O Sr. Mozarildo Cavalcanti (PTB - RR) - Senador Juvêncio da Fonseca, compreendo-o perfeitamente, porque acompanhei passo a passo esse conflito indígena no seu Estado, eu, como Presidente da Comissão Externa do Senado e o Senador Delcídio Amaral como Relator. V. Exª acompanhou a Comissão, assim como os Senadores Augusto Botelho e Jefferson Péres. Levantamos todos os problemas existentes e apresentamos um relatório, indicando claramente ao Poder Executivo a solução para Mato Grosso do Sul, que passava principalmente pela sua proposta de emenda à Constituição, como também por outras soluções. No entanto, o Ministro da Justiça se julga professor de Deus, julga-se acima da verdade. Então, uma comissão do Senado estudou o problema, com apoio de uma consultoria legislativa que se debruçou sobre a questão, que aconselhou a aprovação da emenda constitucional de V. Exª, isso não foi levado em conta. Também não foram levadas em conta as sugestões de Santa Catarina, que tem um problema igual ou pior do que o de Mato Grosso; a questão de Rondônia, que também examinamos; e a questão de Roraima. O Presidente, nessa matéria, está muito mal assessorado, porque o Ministro Thomaz Bastos tem um viés fundamentalista. É agregado ao pensamento do Conselho Indigenista Missionário, que é um braço da Igreja Católica. Então, não tem isenção nessa questão. Lamento que isso esteja acontecendo com os índios e com os proprietários que estão lá há séculos, colocados pelo Governo. Portanto, manifesto minha solidariedade a V. Exª, dizendo que precisamos continuar tendo a coragem de denunciar essas coisas. Antigamente, muita gente não tinha coragem, porque as ONGs, que se transformaram numa espécie de entidade sacrossanta, dominavam a mente daqueles que se achavam politicamente corretos.

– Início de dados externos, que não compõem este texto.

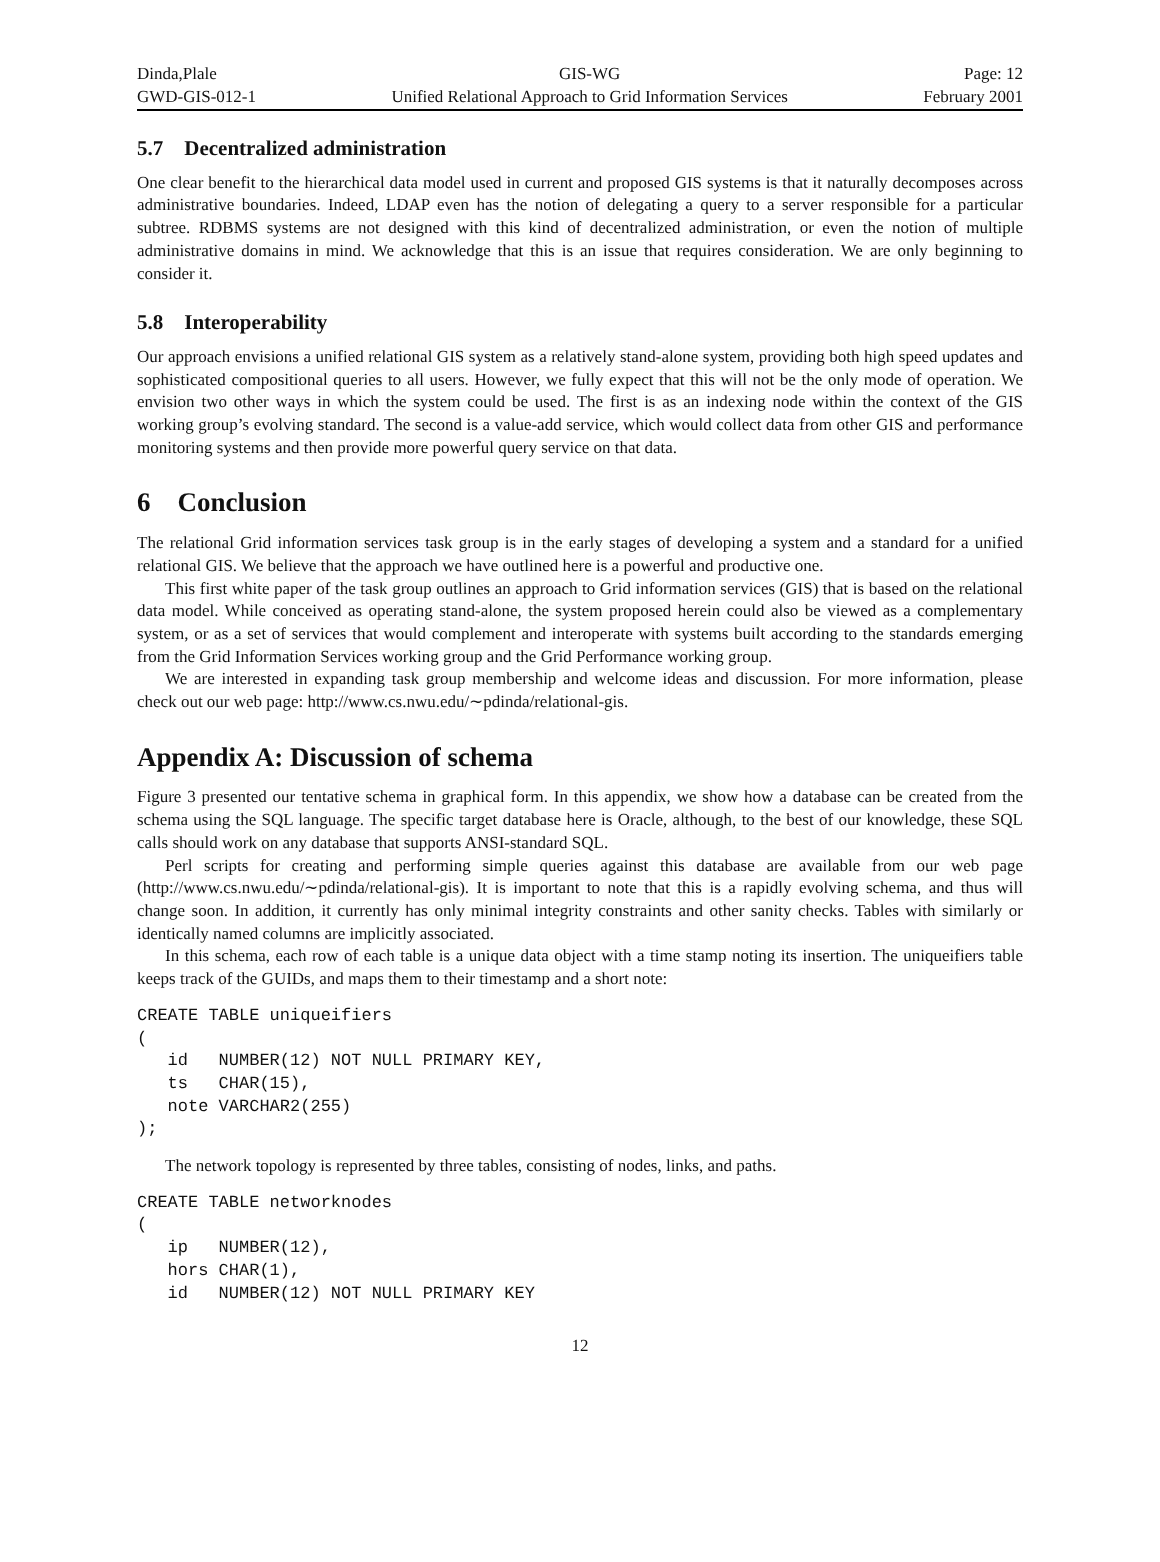Dinda,Plale
GWD-GIS-012-1
GIS-WG
Unified Relational Approach to Grid Information Services
Page: 12
February 2001
5.7 Decentralized administration
One clear benefit to the hierarchical data model used in current and proposed GIS systems is that it naturally decomposes across administrative boundaries. Indeed, LDAP even has the notion of delegating a query to a server responsible for a particular subtree. RDBMS systems are not designed with this kind of decentralized administration, or even the notion of multiple administrative domains in mind. We acknowledge that this is an issue that requires consideration. We are only beginning to consider it.
5.8 Interoperability
Our approach envisions a unified relational GIS system as a relatively stand-alone system, providing both high speed updates and sophisticated compositional queries to all users. However, we fully expect that this will not be the only mode of operation. We envision two other ways in which the system could be used. The first is as an indexing node within the context of the GIS working group’s evolving standard. The second is a value-add service, which would collect data from other GIS and performance monitoring systems and then provide more powerful query service on that data.
6 Conclusion
The relational Grid information services task group is in the early stages of developing a system and a standard for a unified relational GIS. We believe that the approach we have outlined here is a powerful and productive one.
This first white paper of the task group outlines an approach to Grid information services (GIS) that is based on the relational data model. While conceived as operating stand-alone, the system proposed herein could also be viewed as a complementary system, or as a set of services that would complement and interoperate with systems built according to the standards emerging from the Grid Information Services working group and the Grid Performance working group.
We are interested in expanding task group membership and welcome ideas and discussion. For more information, please check out our web page: http://www.cs.nwu.edu/∼pdinda/relational-gis.
Appendix A: Discussion of schema
Figure 3 presented our tentative schema in graphical form. In this appendix, we show how a database can be created from the schema using the SQL language. The specific target database here is Oracle, although, to the best of our knowledge, these SQL calls should work on any database that supports ANSI-standard SQL.
Perl scripts for creating and performing simple queries against this database are available from our web page (http://www.cs.nwu.edu/∼pdinda/relational-gis). It is important to note that this is a rapidly evolving schema, and thus will change soon. In addition, it currently has only minimal integrity constraints and other sanity checks. Tables with similarly or identically named columns are implicitly associated.
In this schema, each row of each table is a unique data object with a time stamp noting its insertion. The uniqueifiers table keeps track of the GUIDs, and maps them to their timestamp and a short note:
CREATE TABLE uniqueifiers
(
   id   NUMBER(12) NOT NULL PRIMARY KEY,
   ts   CHAR(15),
   note VARCHAR2(255)
);
The network topology is represented by three tables, consisting of nodes, links, and paths.
CREATE TABLE networknodes
(
   ip   NUMBER(12),
   hors CHAR(1),
   id   NUMBER(12) NOT NULL PRIMARY KEY
12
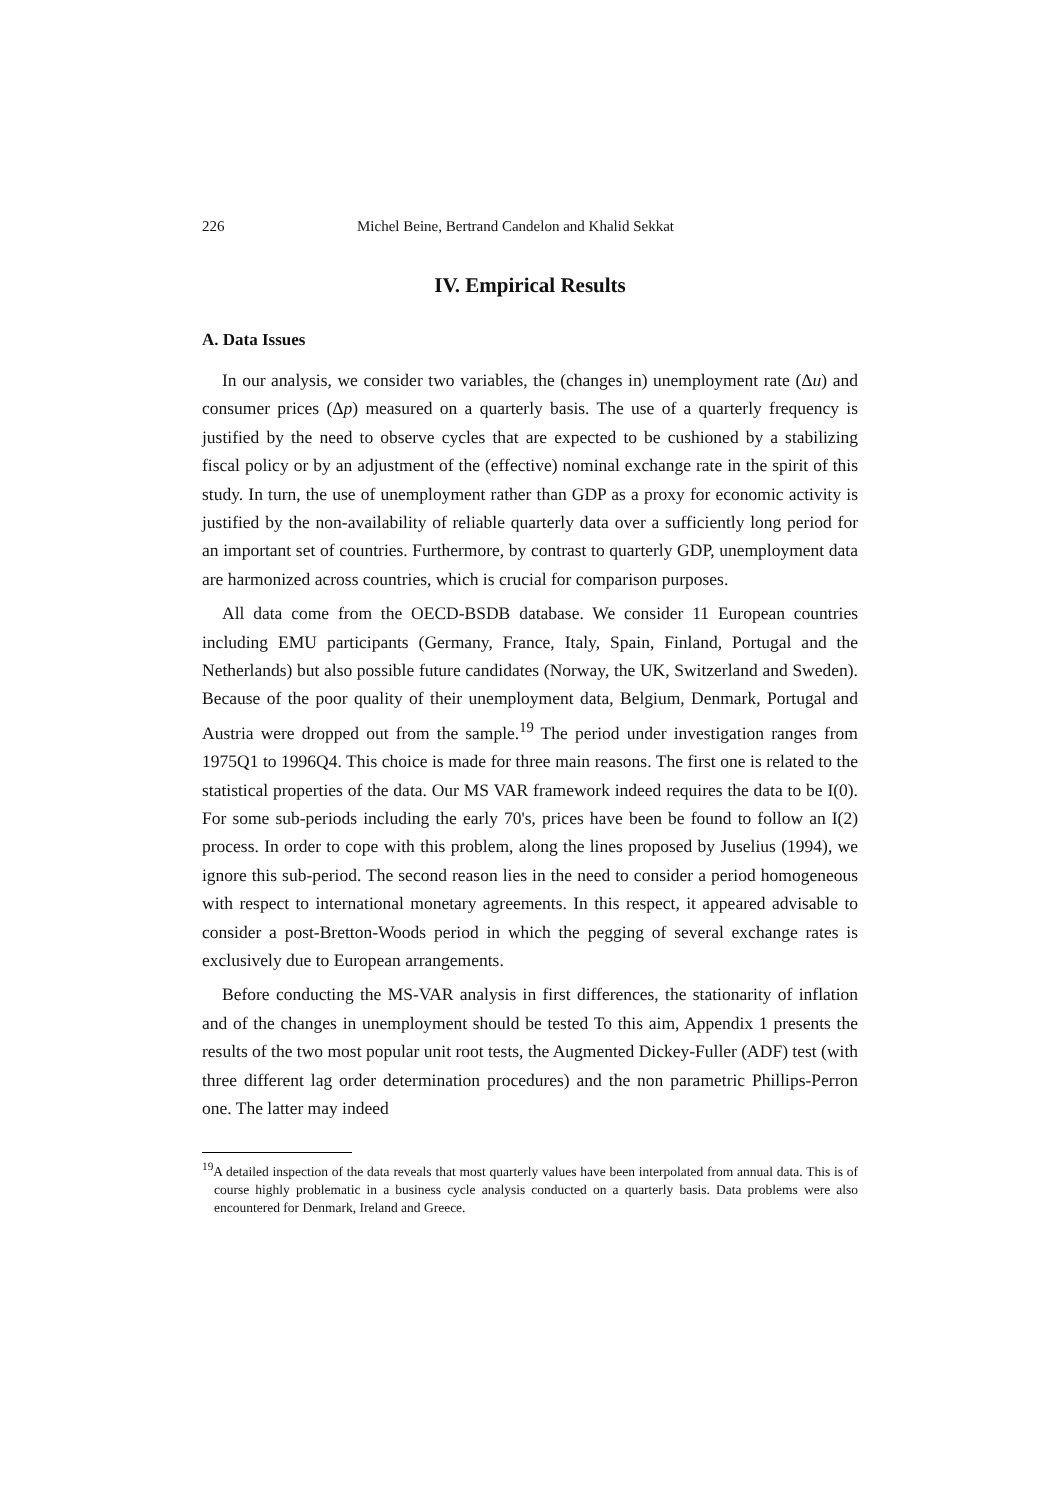226 Michel Beine, Bertrand Candelon and Khalid Sekkat
IV. Empirical Results
A. Data Issues
In our analysis, we consider two variables, the (changes in) unemployment rate (Δu) and consumer prices (Δp) measured on a quarterly basis. The use of a quarterly frequency is justified by the need to observe cycles that are expected to be cushioned by a stabilizing fiscal policy or by an adjustment of the (effective) nominal exchange rate in the spirit of this study. In turn, the use of unemployment rather than GDP as a proxy for economic activity is justified by the non-availability of reliable quarterly data over a sufficiently long period for an important set of countries. Furthermore, by contrast to quarterly GDP, unemployment data are harmonized across countries, which is crucial for comparison purposes.
All data come from the OECD-BSDB database. We consider 11 European countries including EMU participants (Germany, France, Italy, Spain, Finland, Portugal and the Netherlands) but also possible future candidates (Norway, the UK, Switzerland and Sweden). Because of the poor quality of their unemployment data, Belgium, Denmark, Portugal and Austria were dropped out from the sample.<sup>19</sup> The period under investigation ranges from 1975Q1 to 1996Q4. This choice is made for three main reasons. The first one is related to the statistical properties of the data. Our MS VAR framework indeed requires the data to be I(0). For some sub-periods including the early 70's, prices have been be found to follow an I(2) process. In order to cope with this problem, along the lines proposed by Juselius (1994), we ignore this sub-period. The second reason lies in the need to consider a period homogeneous with respect to international monetary agreements. In this respect, it appeared advisable to consider a post-Bretton-Woods period in which the pegging of several exchange rates is exclusively due to European arrangements.
Before conducting the MS-VAR analysis in first differences, the stationarity of inflation and of the changes in unemployment should be tested To this aim, Appendix 1 presents the results of the two most popular unit root tests, the Augmented Dickey-Fuller (ADF) test (with three different lag order determination procedures) and the non parametric Phillips-Perron one. The latter may indeed
<sup>19</sup> A detailed inspection of the data reveals that most quarterly values have been interpolated from annual data. This is of course highly problematic in a business cycle analysis conducted on a quarterly basis. Data problems were also encountered for Denmark, Ireland and Greece.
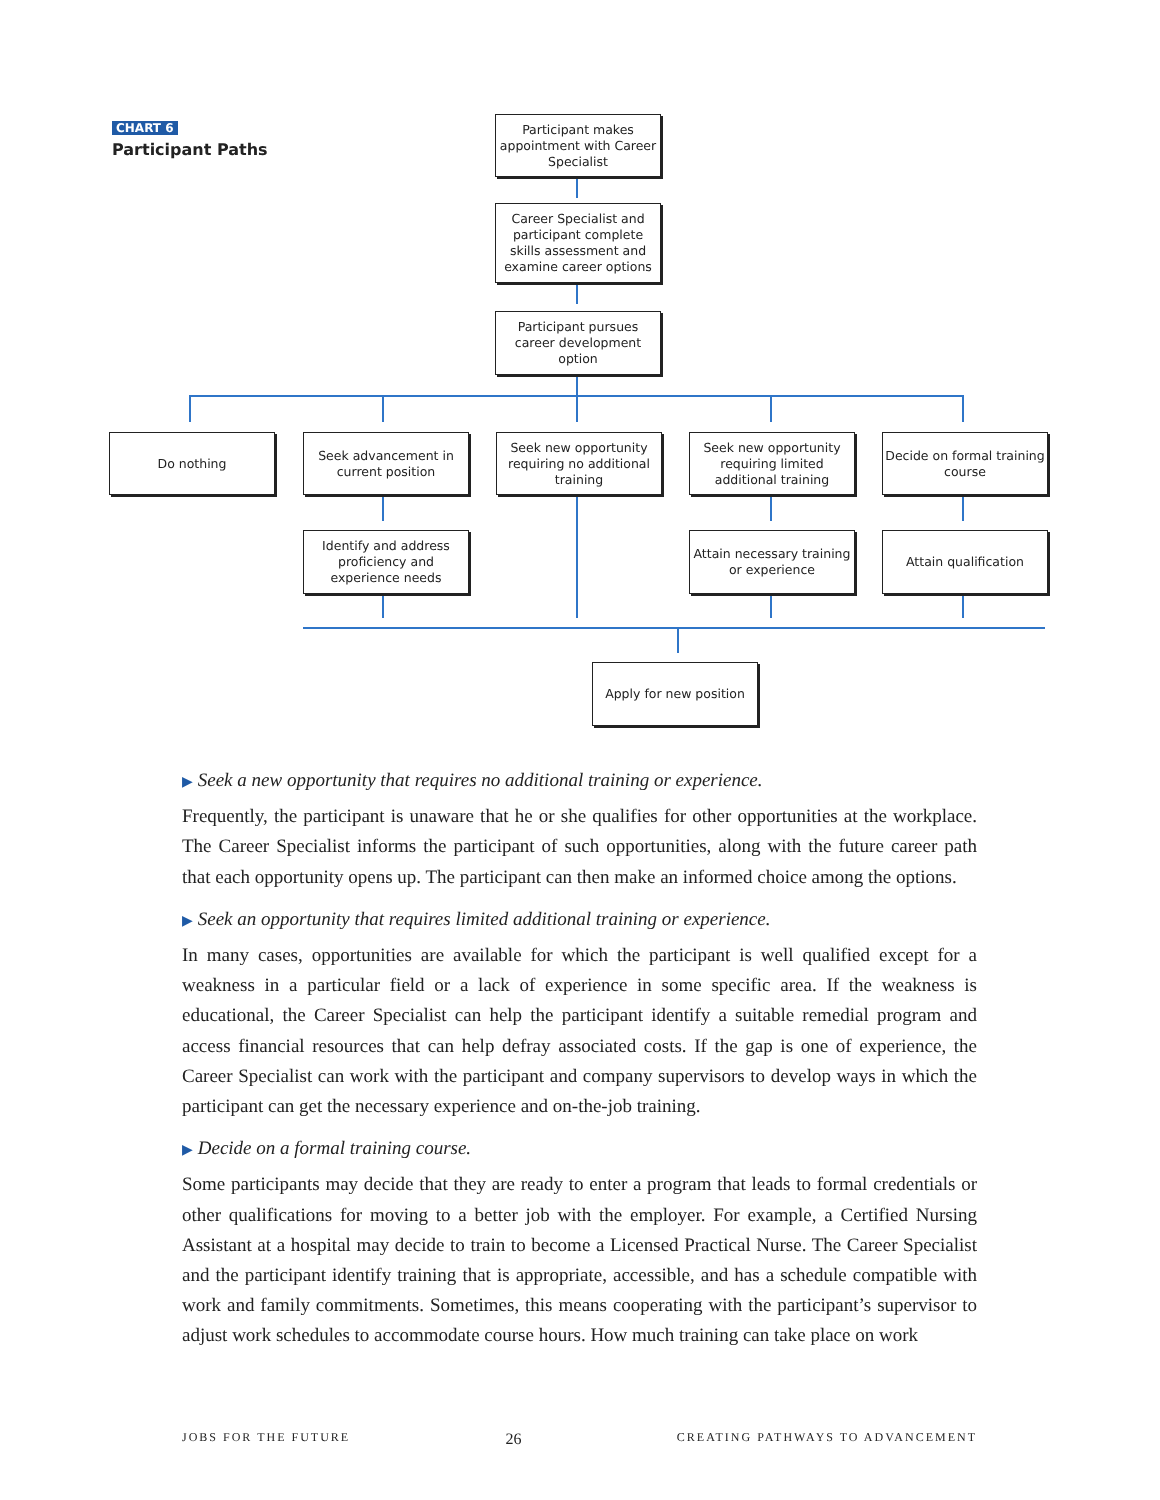CHART 6
Participant Paths
Participant makes appointment with Career Specialist
Career Specialist and participant complete skills assessment and examine career options
Participant pursues career development option
Do nothing
Seek advancement in current position
Seek new opportunity requiring no additional training
Seek new opportunity requiring limited additional training
Decide on formal training course
Identify and address proficiency and experience needs
Attain necessary training or experience
Attain qualification
Apply for new position
▶ Seek a new opportunity that requires no additional training or experience.
Frequently, the participant is unaware that he or she qualifies for other opportunities at the workplace. The Career Specialist informs the participant of such opportunities, along with the future career path that each opportunity opens up. The participant can then make an informed choice among the options.
▶ Seek an opportunity that requires limited additional training or experience.
In many cases, opportunities are available for which the participant is well qualified except for a weakness in a particular field or a lack of experience in some specific area. If the weakness is educational, the Career Specialist can help the participant identify a suitable remedial program and access financial resources that can help defray associated costs. If the gap is one of experience, the Career Specialist can work with the participant and company supervisors to develop ways in which the participant can get the necessary experience and on-the-job training.
▶ Decide on a formal training course.
Some participants may decide that they are ready to enter a program that leads to formal credentials or other qualifications for moving to a better job with the employer. For example, a Certified Nursing Assistant at a hospital may decide to train to become a Licensed Practical Nurse. The Career Specialist and the participant identify training that is appropriate, accessible, and has a schedule compatible with work and family commitments. Sometimes, this means cooperating with the participant’s supervisor to adjust work schedules to accommodate course hours. How much training can take place on work
JOBS FOR THE FUTURE 26 CREATING PATHWAYS TO ADVANCEMENT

O SR. JUVÊNCIO DA FONSECA (PDT - MS) - Senador, agradecendo o seu aparte, o que mais nos preocupa é o fato de o Ministro da Justiça e o Presidente da República assinarem demarcações de terras tituladas como se fossem terras indígenas. Em Mato Grosso, está acontecendo essa questão hoje. No Município de Antônio João, o Presidente da República, ao arrepio da Constituição Federal e da Súmula nº 650 do Supremo Tribunal Federal, homologou por decreto uma demarcação de terra. Quando o Presidente homologa uma demarcatória, a sua homologação já é título de matrícula de registro no Registro de Imóveis, como se fosse uma área indígena. A legislação é assim e permite que esse decreto seja registrado, porque só pode haver demarcatória em relação a terras devolutas, que são terras da União, nunca no que se refere a terras particulares. Isso foi feito em Antônio João, após invasões propiciadas pela Funai e pelas ONGs que conhecemos lá.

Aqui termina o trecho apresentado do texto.